Scientific classification
- Kingdom: Plantae
- Clade: Tracheophytes
- Clade: Angiosperms
- Clade: Eudicots
- Clade: Asterids
- Order: Asterales
- Family: Asteraceae
- Genus: Sonchus
- Subgenus: Sonchus subg. Dendroseris
- Species: S. phoeniciformis
- Binomial name: Sonchus phoeniciformis S.C.Kim & Mejías
- Synonyms: Rea pinnata Bertero ex Decne. ; Dendroseris pinnata Hook. & Arn. ; Phoenicoseris pinnata (Bertero ex Decne.) Skottsb. ;

= Sonchus phoeniciformis =

- Authority: S.C.Kim & Mejías
- Conservation status: CR

Species of flowering plant

Sonchus phoeniciformis, synonym Dendroseris pinnata, is a species of flowering plant in the family Asteraceae.
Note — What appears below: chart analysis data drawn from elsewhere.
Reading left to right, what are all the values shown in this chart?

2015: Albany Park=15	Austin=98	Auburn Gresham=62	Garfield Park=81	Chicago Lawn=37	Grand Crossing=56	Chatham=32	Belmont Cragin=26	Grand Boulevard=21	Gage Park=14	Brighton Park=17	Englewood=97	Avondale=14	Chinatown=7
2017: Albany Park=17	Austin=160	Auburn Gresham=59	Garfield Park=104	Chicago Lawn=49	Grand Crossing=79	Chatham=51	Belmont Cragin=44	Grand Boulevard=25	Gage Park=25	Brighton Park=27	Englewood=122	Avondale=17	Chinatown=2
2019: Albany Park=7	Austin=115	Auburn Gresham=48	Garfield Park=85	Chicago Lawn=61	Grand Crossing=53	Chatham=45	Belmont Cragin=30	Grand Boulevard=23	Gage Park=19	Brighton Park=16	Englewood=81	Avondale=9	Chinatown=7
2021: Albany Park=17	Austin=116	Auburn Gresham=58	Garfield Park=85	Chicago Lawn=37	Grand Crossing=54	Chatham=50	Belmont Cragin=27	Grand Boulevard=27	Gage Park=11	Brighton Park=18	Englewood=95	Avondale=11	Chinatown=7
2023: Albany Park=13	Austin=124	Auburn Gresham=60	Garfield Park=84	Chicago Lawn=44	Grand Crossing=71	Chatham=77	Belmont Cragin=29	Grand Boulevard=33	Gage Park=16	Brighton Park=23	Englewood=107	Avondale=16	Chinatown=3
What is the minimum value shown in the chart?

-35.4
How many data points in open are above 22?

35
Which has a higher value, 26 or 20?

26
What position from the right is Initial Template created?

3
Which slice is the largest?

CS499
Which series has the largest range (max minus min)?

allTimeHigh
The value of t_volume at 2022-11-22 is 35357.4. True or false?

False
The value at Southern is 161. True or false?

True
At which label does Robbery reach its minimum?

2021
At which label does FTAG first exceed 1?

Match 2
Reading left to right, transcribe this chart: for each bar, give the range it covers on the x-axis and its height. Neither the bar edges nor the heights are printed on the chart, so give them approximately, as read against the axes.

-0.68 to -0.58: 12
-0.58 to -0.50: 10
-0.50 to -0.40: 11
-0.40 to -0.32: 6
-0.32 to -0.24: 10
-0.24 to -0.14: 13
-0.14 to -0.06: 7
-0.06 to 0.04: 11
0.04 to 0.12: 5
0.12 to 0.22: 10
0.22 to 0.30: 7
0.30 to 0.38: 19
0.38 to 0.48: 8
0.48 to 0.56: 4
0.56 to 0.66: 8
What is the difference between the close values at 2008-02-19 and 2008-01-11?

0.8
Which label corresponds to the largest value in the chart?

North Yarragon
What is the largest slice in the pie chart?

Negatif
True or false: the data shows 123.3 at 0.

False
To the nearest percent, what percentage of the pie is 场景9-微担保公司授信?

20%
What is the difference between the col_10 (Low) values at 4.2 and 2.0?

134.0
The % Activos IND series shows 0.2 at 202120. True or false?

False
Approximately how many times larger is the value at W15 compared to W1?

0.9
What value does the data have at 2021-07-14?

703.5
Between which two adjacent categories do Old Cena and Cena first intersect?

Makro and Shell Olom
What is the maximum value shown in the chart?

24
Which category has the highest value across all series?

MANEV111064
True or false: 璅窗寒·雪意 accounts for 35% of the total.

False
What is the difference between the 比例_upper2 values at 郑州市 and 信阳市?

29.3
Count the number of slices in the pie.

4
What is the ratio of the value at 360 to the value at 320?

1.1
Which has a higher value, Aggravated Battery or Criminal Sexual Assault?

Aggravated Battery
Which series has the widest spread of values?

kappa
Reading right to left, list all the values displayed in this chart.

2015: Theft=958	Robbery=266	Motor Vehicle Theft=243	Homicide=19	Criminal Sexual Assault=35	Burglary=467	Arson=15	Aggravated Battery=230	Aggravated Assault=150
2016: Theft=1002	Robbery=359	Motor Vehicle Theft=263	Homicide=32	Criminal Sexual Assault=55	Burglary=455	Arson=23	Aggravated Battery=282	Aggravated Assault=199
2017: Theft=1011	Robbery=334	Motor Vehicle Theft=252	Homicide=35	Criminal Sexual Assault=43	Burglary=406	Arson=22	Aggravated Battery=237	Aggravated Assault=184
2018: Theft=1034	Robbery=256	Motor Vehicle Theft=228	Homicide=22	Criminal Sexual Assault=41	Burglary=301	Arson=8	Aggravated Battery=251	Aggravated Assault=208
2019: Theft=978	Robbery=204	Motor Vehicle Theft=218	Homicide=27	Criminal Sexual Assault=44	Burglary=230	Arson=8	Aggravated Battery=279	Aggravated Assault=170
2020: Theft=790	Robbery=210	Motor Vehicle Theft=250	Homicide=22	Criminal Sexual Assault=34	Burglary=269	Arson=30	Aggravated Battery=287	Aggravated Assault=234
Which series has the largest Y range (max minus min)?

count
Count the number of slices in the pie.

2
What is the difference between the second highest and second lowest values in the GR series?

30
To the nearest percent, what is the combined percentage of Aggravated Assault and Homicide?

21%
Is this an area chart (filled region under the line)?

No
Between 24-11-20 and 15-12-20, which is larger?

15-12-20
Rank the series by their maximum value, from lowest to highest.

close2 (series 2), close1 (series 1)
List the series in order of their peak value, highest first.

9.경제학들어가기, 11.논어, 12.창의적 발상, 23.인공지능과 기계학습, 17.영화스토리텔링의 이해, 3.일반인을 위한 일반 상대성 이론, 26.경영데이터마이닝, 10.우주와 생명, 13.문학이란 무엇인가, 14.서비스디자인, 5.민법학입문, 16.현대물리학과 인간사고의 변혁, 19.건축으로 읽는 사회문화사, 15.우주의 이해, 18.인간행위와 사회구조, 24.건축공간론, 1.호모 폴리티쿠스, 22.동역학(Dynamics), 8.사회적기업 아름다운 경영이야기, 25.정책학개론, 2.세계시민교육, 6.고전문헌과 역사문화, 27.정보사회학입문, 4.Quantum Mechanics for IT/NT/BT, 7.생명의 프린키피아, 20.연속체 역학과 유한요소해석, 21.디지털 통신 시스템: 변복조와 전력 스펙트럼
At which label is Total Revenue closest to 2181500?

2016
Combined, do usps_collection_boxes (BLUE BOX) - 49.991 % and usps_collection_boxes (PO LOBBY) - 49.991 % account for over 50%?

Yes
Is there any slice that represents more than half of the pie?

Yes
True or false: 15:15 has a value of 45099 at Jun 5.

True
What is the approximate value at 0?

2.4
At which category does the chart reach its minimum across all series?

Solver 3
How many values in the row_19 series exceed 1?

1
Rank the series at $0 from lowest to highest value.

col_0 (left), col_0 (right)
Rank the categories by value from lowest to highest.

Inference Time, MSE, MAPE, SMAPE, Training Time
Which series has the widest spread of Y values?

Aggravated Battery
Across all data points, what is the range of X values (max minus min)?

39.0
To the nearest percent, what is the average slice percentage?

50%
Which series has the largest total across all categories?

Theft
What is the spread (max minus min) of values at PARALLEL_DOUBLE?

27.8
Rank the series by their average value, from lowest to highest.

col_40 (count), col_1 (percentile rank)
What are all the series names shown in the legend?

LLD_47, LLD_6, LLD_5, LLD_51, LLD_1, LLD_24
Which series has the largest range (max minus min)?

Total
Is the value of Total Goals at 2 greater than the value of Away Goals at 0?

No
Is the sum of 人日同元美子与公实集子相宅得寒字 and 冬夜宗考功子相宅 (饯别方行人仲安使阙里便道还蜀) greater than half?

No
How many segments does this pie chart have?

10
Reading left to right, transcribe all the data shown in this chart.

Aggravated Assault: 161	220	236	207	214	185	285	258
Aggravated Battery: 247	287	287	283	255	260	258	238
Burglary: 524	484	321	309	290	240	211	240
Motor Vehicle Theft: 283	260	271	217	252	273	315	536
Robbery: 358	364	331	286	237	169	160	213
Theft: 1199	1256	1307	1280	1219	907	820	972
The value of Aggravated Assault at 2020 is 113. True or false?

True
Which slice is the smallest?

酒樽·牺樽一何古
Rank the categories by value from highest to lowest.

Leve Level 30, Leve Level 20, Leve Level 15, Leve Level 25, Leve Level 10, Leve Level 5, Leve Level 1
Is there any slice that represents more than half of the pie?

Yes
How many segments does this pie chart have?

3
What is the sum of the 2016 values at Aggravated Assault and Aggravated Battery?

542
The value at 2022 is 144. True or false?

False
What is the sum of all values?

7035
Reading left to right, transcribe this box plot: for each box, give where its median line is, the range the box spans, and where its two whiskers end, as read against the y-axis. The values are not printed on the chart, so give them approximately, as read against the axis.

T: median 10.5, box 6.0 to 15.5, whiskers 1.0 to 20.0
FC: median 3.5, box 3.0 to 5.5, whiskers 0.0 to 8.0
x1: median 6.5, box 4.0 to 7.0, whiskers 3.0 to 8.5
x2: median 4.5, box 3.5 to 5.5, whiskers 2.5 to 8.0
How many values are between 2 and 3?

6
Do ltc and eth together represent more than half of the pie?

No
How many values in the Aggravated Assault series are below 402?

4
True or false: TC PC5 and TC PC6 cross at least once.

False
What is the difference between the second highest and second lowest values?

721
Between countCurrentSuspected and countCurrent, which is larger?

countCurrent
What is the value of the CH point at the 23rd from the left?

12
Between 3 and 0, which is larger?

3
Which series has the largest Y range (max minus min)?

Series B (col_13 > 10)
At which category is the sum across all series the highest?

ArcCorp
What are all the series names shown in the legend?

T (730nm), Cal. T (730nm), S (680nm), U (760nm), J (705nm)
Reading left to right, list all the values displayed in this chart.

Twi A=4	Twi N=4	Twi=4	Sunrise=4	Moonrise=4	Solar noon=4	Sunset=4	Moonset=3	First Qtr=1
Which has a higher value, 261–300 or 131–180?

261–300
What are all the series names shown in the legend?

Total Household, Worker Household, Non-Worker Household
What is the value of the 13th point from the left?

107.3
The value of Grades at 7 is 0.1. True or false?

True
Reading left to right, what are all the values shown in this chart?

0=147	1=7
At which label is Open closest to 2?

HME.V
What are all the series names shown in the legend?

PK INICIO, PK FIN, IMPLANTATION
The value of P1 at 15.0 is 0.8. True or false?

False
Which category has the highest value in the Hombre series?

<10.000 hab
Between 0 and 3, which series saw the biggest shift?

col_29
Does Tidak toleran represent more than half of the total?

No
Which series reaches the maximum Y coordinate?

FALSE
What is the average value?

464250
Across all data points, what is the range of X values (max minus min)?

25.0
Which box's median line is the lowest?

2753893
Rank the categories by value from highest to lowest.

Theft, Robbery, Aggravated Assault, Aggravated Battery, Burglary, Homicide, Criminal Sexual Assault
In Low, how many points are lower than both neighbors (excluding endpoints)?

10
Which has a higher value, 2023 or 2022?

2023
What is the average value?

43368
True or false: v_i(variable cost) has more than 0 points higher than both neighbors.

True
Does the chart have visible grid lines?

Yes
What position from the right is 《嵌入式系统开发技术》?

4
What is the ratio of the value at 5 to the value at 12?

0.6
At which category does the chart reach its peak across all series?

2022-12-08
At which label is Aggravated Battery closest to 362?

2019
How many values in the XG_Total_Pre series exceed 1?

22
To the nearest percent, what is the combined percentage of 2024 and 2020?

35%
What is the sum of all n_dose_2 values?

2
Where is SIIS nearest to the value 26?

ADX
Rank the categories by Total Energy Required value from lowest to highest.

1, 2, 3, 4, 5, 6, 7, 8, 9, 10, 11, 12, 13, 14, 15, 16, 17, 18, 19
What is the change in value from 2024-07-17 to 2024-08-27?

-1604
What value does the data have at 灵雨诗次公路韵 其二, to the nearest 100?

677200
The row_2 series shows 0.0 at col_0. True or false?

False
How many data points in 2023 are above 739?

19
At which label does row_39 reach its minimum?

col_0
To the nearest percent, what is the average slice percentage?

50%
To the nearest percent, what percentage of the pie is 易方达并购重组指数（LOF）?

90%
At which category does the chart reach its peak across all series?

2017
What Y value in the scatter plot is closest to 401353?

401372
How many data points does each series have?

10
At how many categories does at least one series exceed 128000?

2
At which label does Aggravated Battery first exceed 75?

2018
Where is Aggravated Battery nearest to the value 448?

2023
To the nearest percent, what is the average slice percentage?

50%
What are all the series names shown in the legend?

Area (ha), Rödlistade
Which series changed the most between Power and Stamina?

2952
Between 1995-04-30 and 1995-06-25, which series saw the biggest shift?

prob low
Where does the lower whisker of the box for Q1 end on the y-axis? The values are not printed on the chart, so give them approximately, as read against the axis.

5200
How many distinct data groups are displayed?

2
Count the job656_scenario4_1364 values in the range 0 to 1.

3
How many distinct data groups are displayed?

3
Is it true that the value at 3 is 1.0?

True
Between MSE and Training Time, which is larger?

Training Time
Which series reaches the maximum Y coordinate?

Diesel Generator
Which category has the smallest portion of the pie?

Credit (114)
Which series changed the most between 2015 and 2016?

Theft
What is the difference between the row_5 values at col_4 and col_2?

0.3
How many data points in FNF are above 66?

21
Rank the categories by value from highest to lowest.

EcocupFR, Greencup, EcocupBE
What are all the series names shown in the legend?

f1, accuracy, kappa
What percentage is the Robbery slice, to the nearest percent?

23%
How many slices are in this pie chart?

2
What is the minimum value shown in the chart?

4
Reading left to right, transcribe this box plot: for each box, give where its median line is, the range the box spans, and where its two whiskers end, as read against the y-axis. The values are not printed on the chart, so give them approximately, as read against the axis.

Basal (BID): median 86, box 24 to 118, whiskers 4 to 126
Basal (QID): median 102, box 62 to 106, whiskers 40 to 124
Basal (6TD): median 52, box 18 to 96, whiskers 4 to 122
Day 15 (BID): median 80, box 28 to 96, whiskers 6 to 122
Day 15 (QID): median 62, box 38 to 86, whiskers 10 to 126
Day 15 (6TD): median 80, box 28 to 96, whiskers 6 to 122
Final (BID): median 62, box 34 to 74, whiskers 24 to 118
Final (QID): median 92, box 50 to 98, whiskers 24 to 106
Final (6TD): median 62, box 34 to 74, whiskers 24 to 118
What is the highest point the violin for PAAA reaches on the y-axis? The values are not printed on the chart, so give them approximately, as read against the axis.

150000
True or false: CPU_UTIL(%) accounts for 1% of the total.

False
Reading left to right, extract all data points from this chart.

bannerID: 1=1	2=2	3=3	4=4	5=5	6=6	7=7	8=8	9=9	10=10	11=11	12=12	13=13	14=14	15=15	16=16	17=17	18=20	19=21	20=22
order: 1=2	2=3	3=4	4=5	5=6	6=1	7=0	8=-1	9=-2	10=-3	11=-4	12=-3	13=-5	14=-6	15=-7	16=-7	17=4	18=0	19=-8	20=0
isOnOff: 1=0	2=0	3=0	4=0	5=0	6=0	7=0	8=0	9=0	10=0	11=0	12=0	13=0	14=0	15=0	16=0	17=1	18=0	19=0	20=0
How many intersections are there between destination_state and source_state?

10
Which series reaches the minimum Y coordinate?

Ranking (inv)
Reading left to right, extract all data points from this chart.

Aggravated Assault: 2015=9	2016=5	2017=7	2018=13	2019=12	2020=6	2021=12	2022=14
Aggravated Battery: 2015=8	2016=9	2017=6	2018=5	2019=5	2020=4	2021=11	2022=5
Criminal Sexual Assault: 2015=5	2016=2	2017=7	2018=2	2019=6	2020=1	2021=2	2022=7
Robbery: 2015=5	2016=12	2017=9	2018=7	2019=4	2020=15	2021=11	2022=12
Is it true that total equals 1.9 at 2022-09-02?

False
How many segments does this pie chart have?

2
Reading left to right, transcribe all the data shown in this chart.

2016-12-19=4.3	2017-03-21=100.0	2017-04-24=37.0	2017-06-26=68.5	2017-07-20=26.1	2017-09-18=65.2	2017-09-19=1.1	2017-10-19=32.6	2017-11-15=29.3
It is endemic to the Juan Fernández Islands of Chile. It is threatened by habitat loss.

==Taxonomy==
The species was first described in 1833 as Rea pinnata. In 1835, it was transferred to Dendroseris pinnata. In 2012, based on molecular phylogenetic evidence, it was shown that Dendroseris was embedded within the genus Sonchus, and all its species were transferred to that genus, placed in Sonchus subg. Dendroseris. As the combination Sonchus pinnatus had already been used for a different species, the replacement name Sonchus phoeniciformis was published.